Ronzulli afirmou que «Milão precisa talvez de uma responsabilidade da política. Da troppi anni non la vediamo e penso che sia arrivato il momento. Lupi è l'unico nome che ha messo sul tavolo la sua candidatura, è una persona conosciuta, è un politico di lungo corso, è anche un politico che ha avuto visione, quindi perché no?» — uma defesa explícita de um perfil político tradicional em vez de apostas exclusivamente cívicas.
O nome de Maurizio Lupi, entretanto, não unifica a coalizão. Do lado da Lega, o secretário provincial Samuele Piscina reagiu ressaltando que os cidadãos de Milão desejam «algo diferente» do centro-direita: um nome novo, autoritativo e crível.

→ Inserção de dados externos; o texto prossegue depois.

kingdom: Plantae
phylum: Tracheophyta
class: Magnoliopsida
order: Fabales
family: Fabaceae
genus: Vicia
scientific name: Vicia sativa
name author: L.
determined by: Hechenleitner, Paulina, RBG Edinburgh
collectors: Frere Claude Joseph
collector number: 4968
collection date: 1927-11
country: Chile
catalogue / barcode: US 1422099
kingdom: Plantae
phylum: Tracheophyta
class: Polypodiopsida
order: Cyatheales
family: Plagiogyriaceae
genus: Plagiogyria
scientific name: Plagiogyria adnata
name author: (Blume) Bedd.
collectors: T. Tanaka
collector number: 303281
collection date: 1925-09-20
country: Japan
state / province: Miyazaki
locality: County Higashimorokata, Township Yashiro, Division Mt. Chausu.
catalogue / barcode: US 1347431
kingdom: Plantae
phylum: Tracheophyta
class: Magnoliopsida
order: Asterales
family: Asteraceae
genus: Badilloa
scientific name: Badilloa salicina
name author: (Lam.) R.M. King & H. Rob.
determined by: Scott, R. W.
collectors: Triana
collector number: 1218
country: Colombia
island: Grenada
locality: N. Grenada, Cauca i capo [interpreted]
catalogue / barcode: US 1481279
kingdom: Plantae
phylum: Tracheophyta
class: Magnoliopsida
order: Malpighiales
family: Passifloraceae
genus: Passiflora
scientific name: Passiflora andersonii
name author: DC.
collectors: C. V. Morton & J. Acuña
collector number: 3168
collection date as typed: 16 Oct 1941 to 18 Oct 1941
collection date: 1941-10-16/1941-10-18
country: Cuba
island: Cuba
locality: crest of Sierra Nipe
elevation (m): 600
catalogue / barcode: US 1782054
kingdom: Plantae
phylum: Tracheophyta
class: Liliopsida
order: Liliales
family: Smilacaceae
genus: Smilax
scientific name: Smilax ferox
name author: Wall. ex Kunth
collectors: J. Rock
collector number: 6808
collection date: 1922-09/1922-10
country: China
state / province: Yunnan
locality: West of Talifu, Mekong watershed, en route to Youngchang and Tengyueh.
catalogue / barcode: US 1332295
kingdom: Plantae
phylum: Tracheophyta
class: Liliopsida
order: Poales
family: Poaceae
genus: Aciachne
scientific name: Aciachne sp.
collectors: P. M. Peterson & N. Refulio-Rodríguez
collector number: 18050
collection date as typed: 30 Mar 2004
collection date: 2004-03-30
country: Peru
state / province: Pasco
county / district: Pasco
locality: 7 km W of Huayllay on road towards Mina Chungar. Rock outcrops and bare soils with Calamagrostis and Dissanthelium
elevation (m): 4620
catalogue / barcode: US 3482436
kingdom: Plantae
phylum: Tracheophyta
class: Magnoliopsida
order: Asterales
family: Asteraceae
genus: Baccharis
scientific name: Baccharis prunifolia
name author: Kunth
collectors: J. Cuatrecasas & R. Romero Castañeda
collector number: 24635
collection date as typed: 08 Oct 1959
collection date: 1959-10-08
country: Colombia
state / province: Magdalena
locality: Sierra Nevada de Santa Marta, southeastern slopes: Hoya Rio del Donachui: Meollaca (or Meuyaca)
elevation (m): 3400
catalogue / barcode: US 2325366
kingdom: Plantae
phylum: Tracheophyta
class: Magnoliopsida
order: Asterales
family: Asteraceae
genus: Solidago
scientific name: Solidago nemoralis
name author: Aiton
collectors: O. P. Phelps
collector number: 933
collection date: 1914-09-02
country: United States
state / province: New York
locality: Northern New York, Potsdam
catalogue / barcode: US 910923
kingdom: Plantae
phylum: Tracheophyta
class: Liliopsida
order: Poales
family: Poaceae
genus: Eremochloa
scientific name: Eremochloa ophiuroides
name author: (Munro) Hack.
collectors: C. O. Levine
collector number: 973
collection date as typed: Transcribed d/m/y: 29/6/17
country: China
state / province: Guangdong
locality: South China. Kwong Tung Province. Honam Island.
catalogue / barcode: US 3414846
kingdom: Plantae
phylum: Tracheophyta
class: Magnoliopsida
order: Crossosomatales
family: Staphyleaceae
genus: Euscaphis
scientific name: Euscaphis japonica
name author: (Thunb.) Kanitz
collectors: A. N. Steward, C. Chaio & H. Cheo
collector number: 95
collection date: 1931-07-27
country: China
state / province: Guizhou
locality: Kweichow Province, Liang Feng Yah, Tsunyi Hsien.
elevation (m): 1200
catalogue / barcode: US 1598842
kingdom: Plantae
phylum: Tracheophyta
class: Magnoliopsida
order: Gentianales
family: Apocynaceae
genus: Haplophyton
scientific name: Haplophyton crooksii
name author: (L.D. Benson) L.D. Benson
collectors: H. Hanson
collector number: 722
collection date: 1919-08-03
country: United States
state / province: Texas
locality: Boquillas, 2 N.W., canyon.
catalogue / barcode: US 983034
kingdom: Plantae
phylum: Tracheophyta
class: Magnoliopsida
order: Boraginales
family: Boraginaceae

A posição de Piscina demonstra uma divisão concreta entre a ala moderada e os setores que buscam renovar a imagem do bloco rumo à cidade.
Ao mesmo tempo, outros nomes continuam circulando como possíveis candidatos do centro-direita: a reitora Marina Brambilla (já ventilada pelo Forza Italia como proposta cívica), a ex-reitora da Bicocca Giovanna Iannantuoni, o ex-reitor do Politécnico Ferruccio Resta (que, segundo apurado, declinou convite em junho de 2025 por motivos pessoais), a empresária Regina De Albertis, o empresário farmacêutico Sergio Dompè, além de Simone Crolla. Todos fazem parte do inventário de opções que o centro-direita tem considerado enquanto testa estratégias eleitorais.
Em evento organizado por Futuro Direzione Nord, Maurizio Lupi também comentou: «O candidato a prefeito? Fico contente que finalmente o centro-direita tenha percebido que é preciso voltar à política, com 'P' maiúsculo, e que não há nenhuma preclusão a um candidato político. Não me parece que a competição tipo 'XFactor' entre candidatos cívicos tenha grande sucesso. Qualquer candidato deve dizer como é capaz de traduzir autoritariamente e de forma credível o governo da cidade. Milão tem grandes perspectivas mas também grandes problemas.»
Para o campo progressista, já se fala em nomes como Pierfrancesco Majorino, que aparece em posição de força na corrida do centro-esquerda. A disputa pela liderança da cidade, portanto, começa a ser desenhada tanto em termos de pessoas quanto de narrativa: voltar ao profissionalismo político ou apostar em rostos novos e cívicos.
Do ponto de vista prático, a cena mostra dois movimentos que moldam a «construção de votos»: de um lado, a tentativa de preservar alicerces institucionais com nomes de longo percurso; do outro, a demanda por renovação que pretende derrubar barreiras burocráticas da imagem tradicional. Para o eleitorado milanês — que reúne cidadãos, imigrantes e descendentes de italianos — a escolha terá peso real na vida cotidiana: mobilidade, moradia, serviços urbanos e integração.
Como correspondente que busca ser ponte entre Roma e as ruas, observo que a caneta que vai selar essas escolhas ainda está sem dono. O centro-direita precisa decidir se erguerá uma ponte sólida com um candidato político consolidado ou se tentará levantar um novo alicerce com um perfil cívico e renovador. A eleição de 2027 será, enfim, um teste sobre quem consegue traduzir credibilidade em propostas concretas para governar Milão.